Troubleshooting Network Slowness
First, let's go over some basics:
Bandwidth vs Throughput
Bandwidth = How wide your channel is. Maximum amount of data that can travel through a channel. Throughput = How much data actually travels through the channel successfully. This can be limited by tons of different things.
Things that may affect throughput:
- Latency
- Packet loss
- Network Congestion
- Small TCP Receive Windows
- Traffic shaping and Rate limiting
Long Fat Networks (LFN):
If you’re troubleshooting slowness on a High Bandwidth, High Delay link, this applies to you. The idea behind it is you have a maximum (outstanding) amount of data on the wire on the way to the destination, while the sender is sitting idle waiting for acknowledgements for the data sent. This stop and wait is a waste of bandwidth, since the link is not being fully utilized.
There’s a concept of Bandwidth Delay Product (BDP), which is basically how much outstanding data (not acknowledged) you can ever have on a wire for a given time assuming perfect network conditions. A link is considered a LFN when BDP exceeds 10^5 bits (12500 bytes). If your Receive Window is smaller than your BDP (often the case with LFNs) then you waste precious bandwidth. The ideal case should be TCP windows fully opening to what the BDP is for that link.
BDP is calculated by taking the maximum data link capacity and multiplying it by the round trip delay (BxD), the results can be given in bits or bytes. LFN have high Bandwidth Delay Products because the amount of outstanding data on the wire lasts for longer time than those with lower BDPs. Therefore, TCP receive windows (max allowed unacknowledged data) negotiated at the beginning of sessions are stressed more often than those lighter not so fat networks. Remember: BDPs for a given link are assuming perfect network conditions.
As a solution to increasing throughput on LFNs, you either increase the TCP receive windows past 65,535 bytes or lower the delay RTT. Window scaling was created for this reason (rfc7323).
However, here is where Congestion Control comes in and Congestion Windows. Even if your windows are large enough on the receiver side but your network conditions are not ideal (Congestion, Packet loss etc) your congestion window (which is dynamically adjusted by the protocol) will never fully open, causing you to get much lower throughput.

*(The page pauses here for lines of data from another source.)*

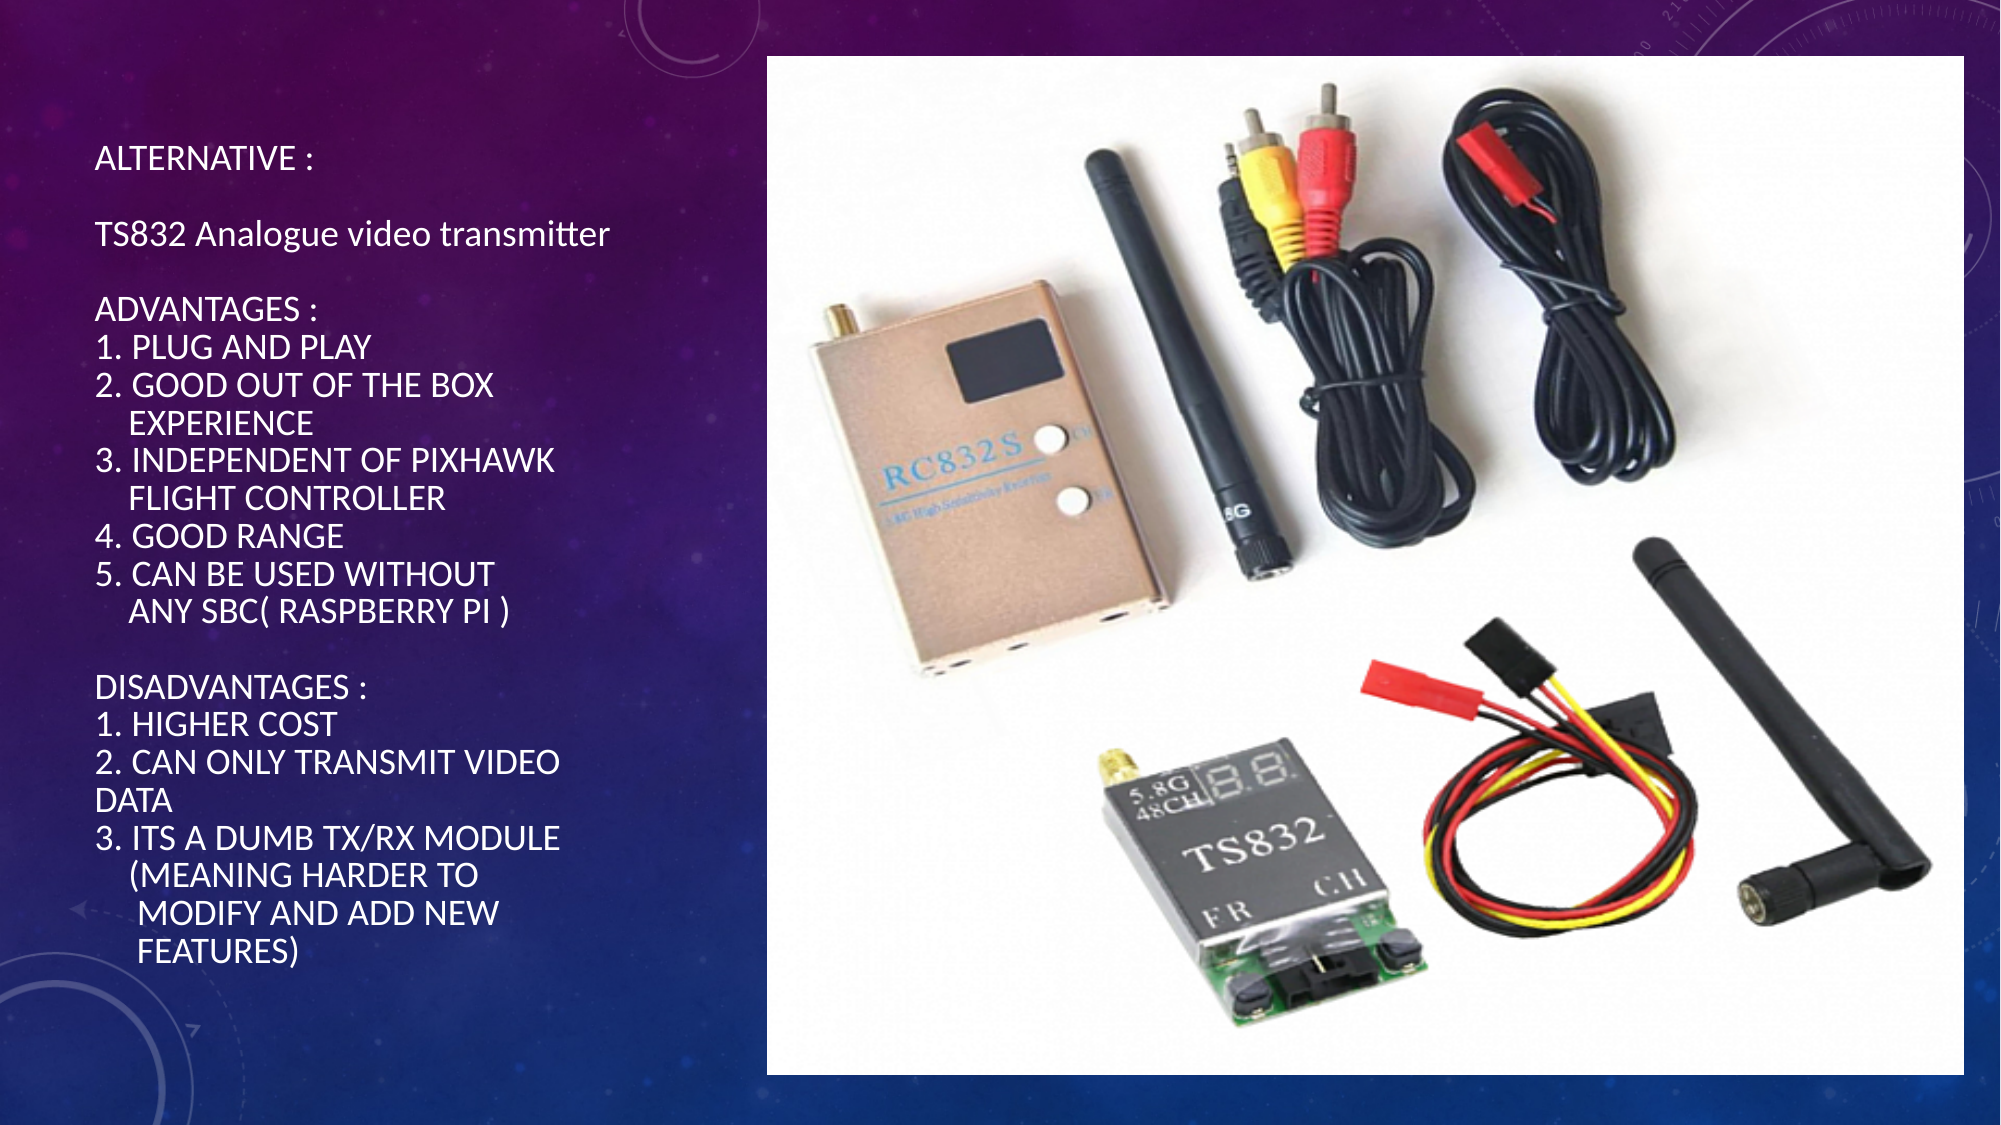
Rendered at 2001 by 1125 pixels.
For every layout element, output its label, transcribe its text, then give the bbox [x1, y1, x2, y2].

title ALTERNATIVE : TS832 Analogue video transmitter ADVANTAGES : 1. PLUG AND PLAY 2. GOOD OUT OF THE BOX EXPERIENCE 3. INDEPENDENT OF PIXHAWK FLIGHT CONTROLLER 4. GOOD RANGE 5. CAN BE USED WITHOUT ANY SBC( RASPBERRY PI ) DISADVANTAGES : 1. HIGHER COST 2. CAN ONLY TRANSMIT VIDEO DATA 3. ITS A DUMB TX/RX MODULE (MEANING HARDER TO MODIFY AND ADD NEW FEATURES) [94, 54, 679, 1099]
picture [0, 0, 2001, 1125]
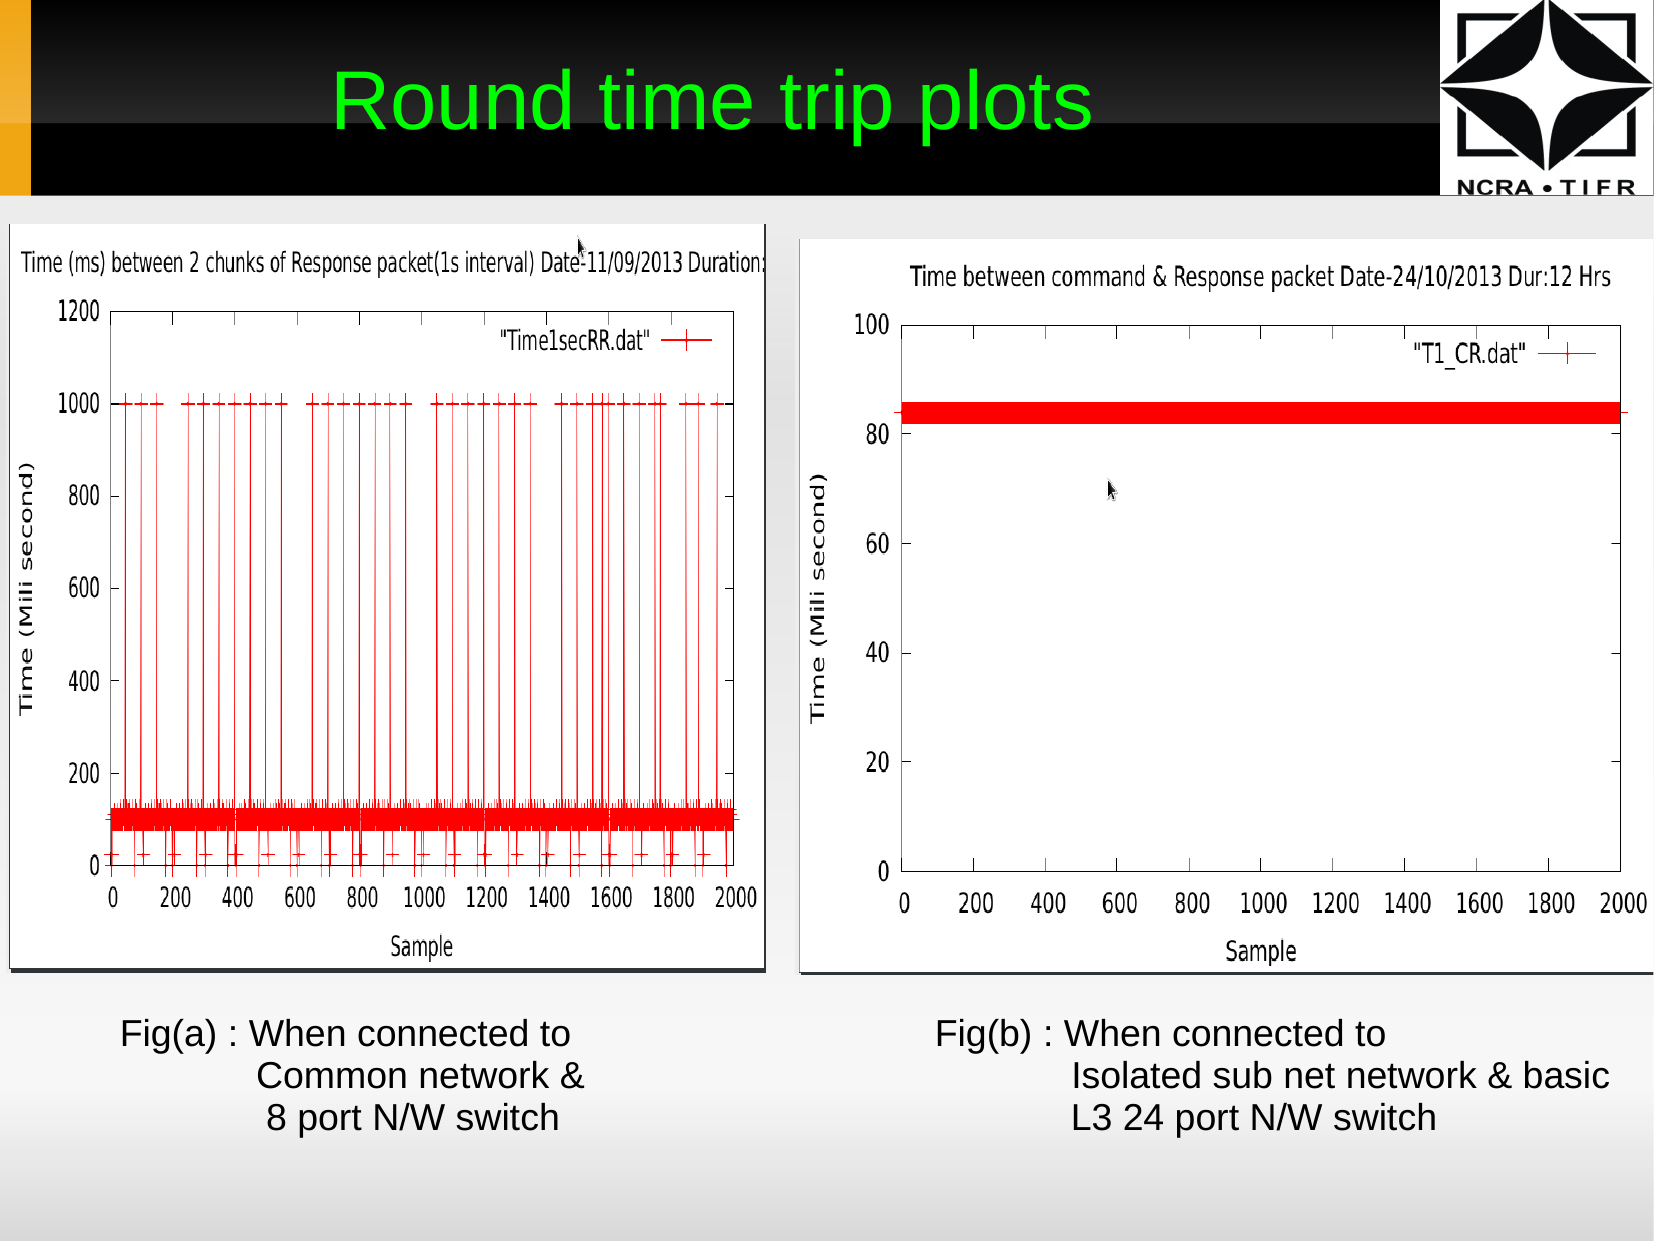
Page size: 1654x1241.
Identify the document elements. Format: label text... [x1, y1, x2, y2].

text_box Round time trip plots [0, 46, 1426, 155]
text_box Fig(b) : When connected to Isolated sub net network & basic L3 24 port N/W switch [919, 1005, 1654, 1146]
text_box Fig(a) : When connected to Common network & 8 port N/W switch [105, 1005, 616, 1146]
picture [0, 0, 1654, 1241]
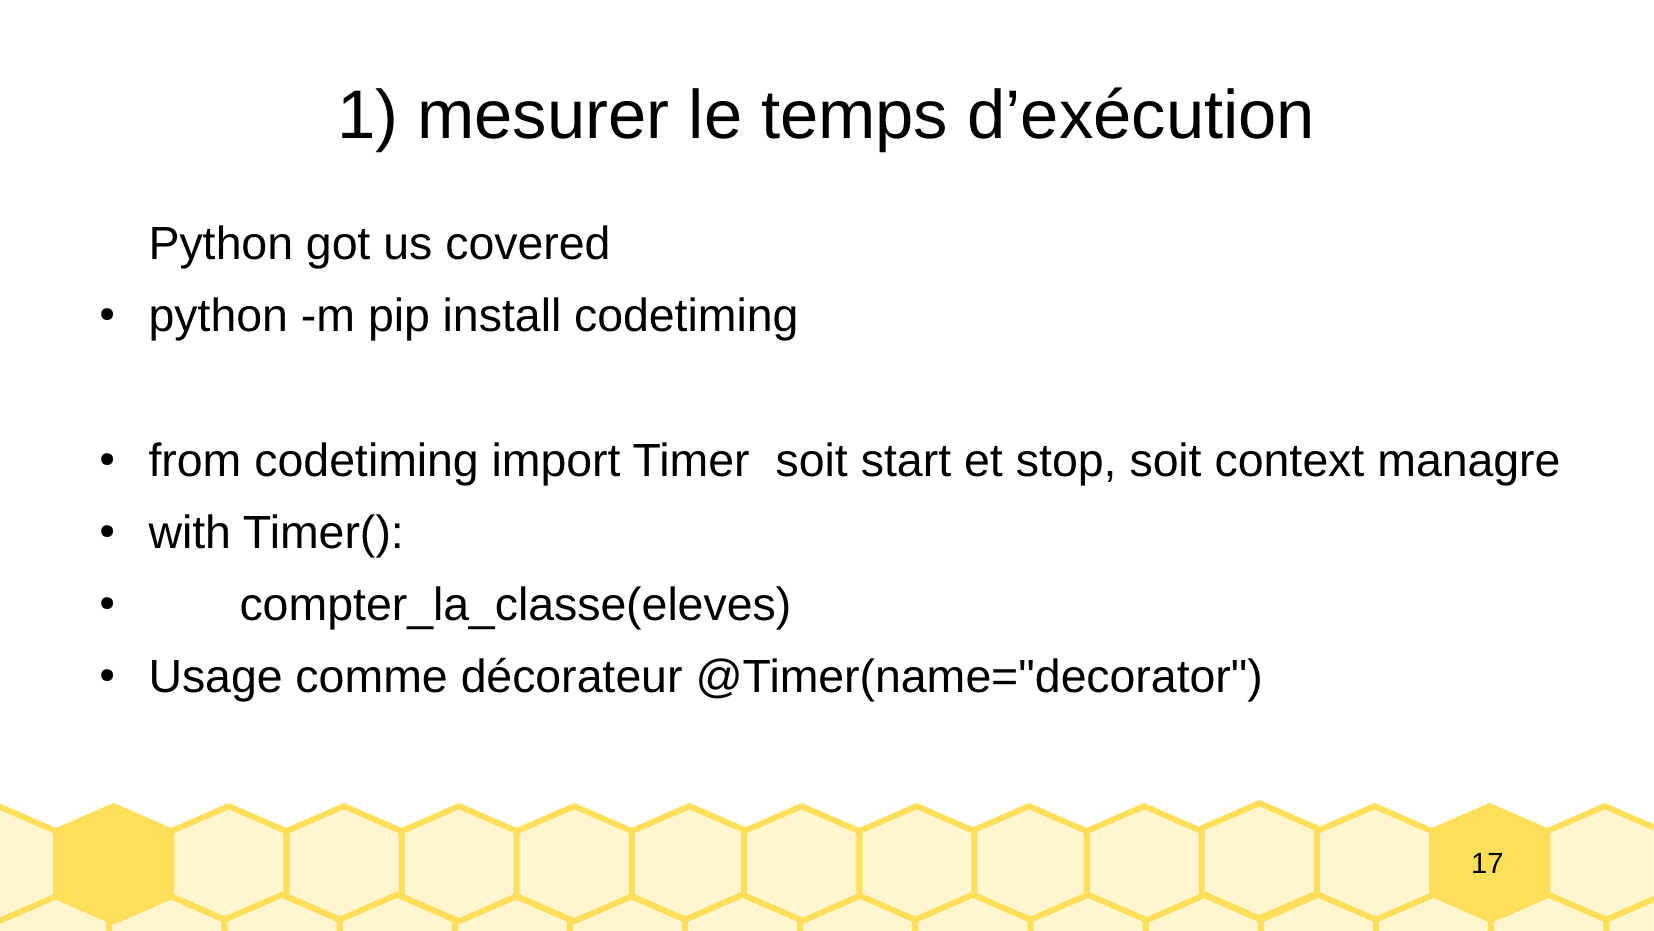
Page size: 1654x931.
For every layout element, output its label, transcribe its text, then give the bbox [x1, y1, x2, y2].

title 1) mesurer le temps d’exécution [82, 37, 1571, 193]
list Python got us covered python -m pip install codetiming from codetiming import Timer soit start et stop, soit context managre with Timer(): compter_la_classe(eleves) Usage comme décorateur @Timer(name="decorator") [82, 217, 1571, 758]
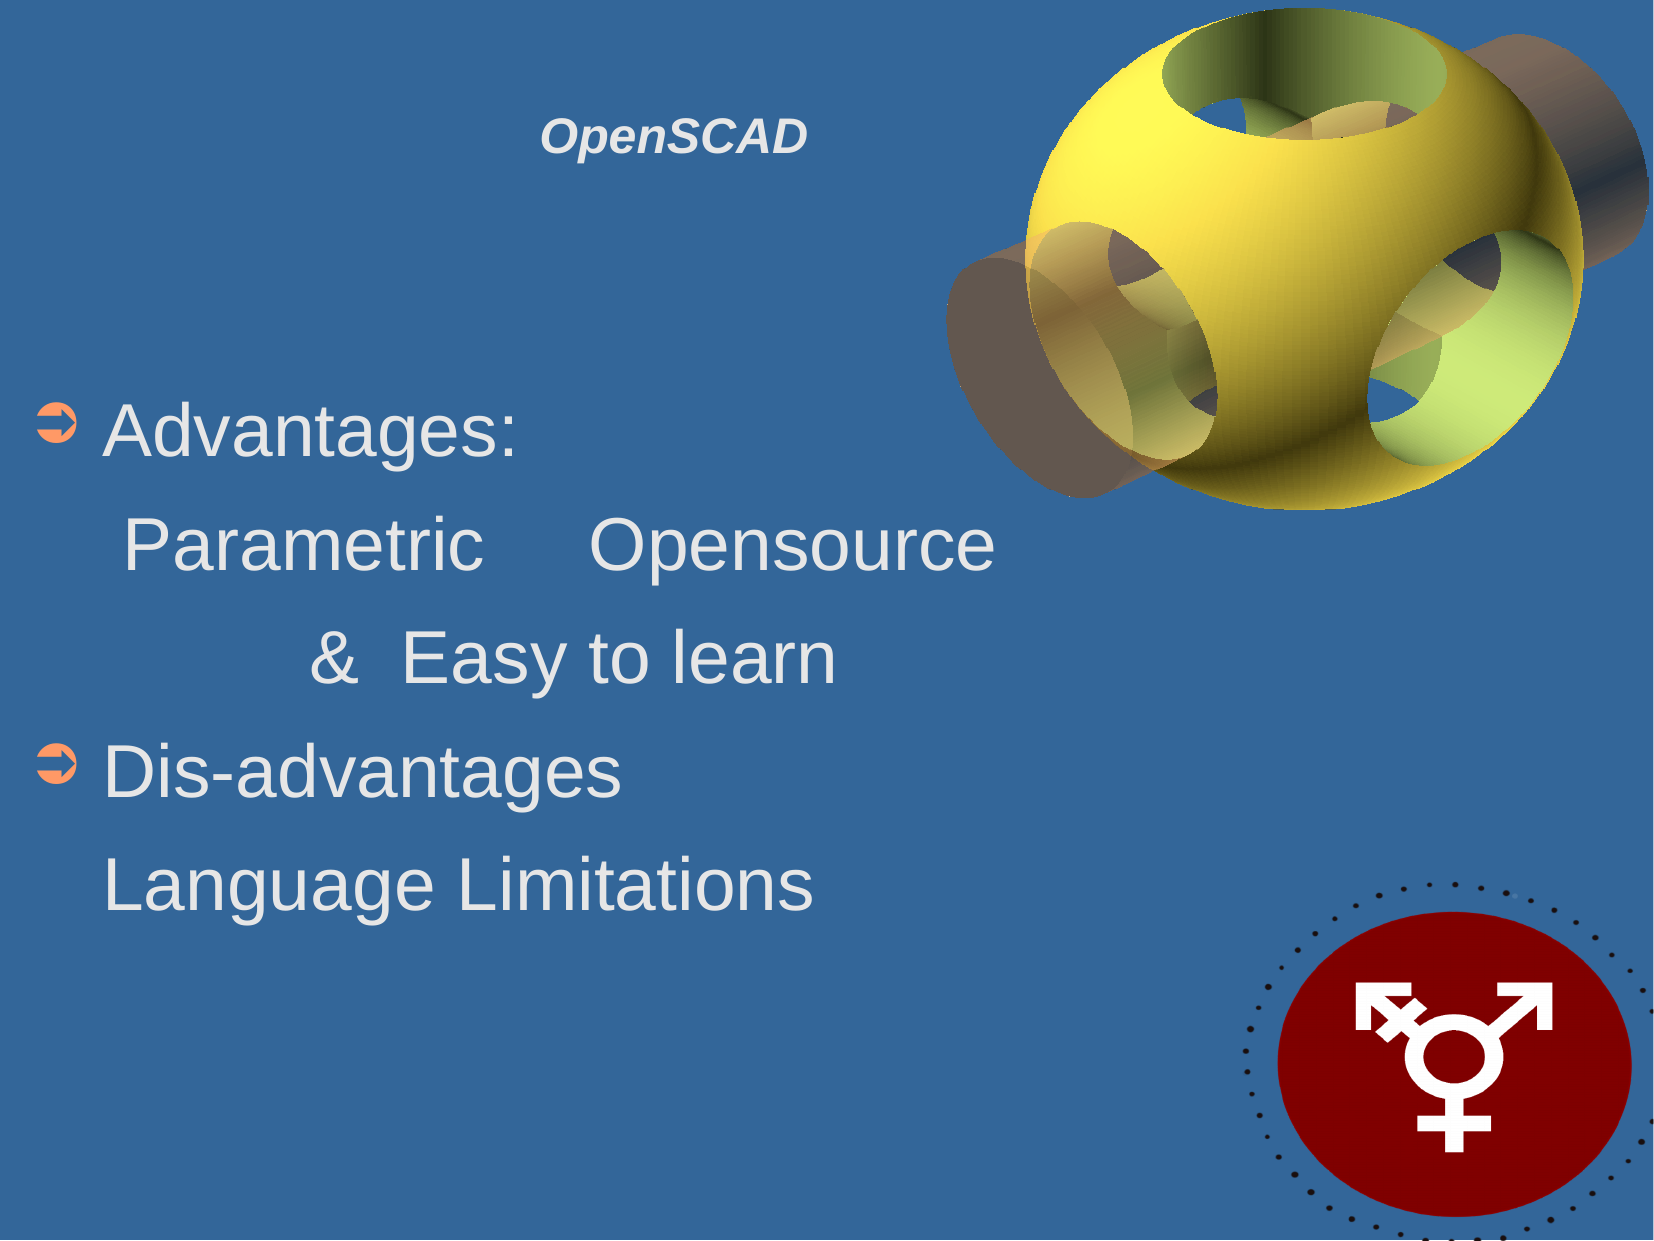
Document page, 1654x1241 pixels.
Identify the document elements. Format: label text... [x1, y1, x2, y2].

Here are two pictures showing what congestion windows look like during a TCP session:
Things to keep in mind
-
Congestion Windows are dynamically adjusted throughout the session and are greatly affected/limited by how well and healthy the condition of the network is. (Read more on TCP slow start, Slow Start Thresholds for more detail on congestion control)
-
Receive Windows are dynamically adjusted throughout session, with every ack the sender gets an updated window size, in a healthy network, the congestion window will quickly grow to the maximum window size negotiated. Limitations being max receive window sizes hard set at a number with no window scaling or application not picking up data fast enough from receive buffer. In any case, the sender is always bound by the cwnd.
Finding root cause
Use IPERF3 (leaner code base than iperf2) to test your throughput and see what your CWND looks like.
Perform tcpdumps while your iperf3 tests are running (Make sure to start your captures before firing your iperf test to capture 3 way handshake so you get proper window sizes negotiated at the beginning of session).
Load pcap caputure into wireshark and create IO graphs using the following filters (inspired by this blog post):
-
tcp.analysis.lost_segment – Indicates we’ve seen a gap in sequence numbers in the capture. Packet loss can lead to duplicate ACKs, which leads to retransmissions
-
tcp.analysis.duplicate_ack – displays packets that were acknowledged more than one time. A high number of duplicate ACKs is a sign of possible high latency between TCP endpoints
-
tcp.analysis.retransmission – Displays all retransmissions in the capture. A few retransmissions are OK, excessive retransmissions are bad. This usually shows up as slow application performance and/or packet loss to the user
-
tcp.analysis.window_update – this will graph the size of the TCP window throughout your transfer. If you see this window size drop down to zero(or near zero) during your transfer it means the sender has backed off and is waiting for the receiver to acknowledge all of the data already sent. This would indicate the receiving end is overwhelmed.
-
tcp.analysis.bytes_in_flight – the number of unacknowledged bytes on the wire at a point in time. The number of unacknowledged bytes should never exceed your TCP window size (defined in the initial 3 way TCP handshake) and to maximize your throughput you want to get as close as possible to the TCP window size. If you see a number consistently lower than your TCP window size, it could indicate packet loss or some other issue along the path preventing you from maximizing throughput.
-
tcp.analysis.ack_rtt – measures the time delta between capturing a TCP packet and the corresponding ACK for that packet. If this time is long it could indicate some type of delay in the network (packet loss, congestion, etc)
TCP is a very complex protocol, but hopefully this post has provided some pointers to pinpoint slowness on your links.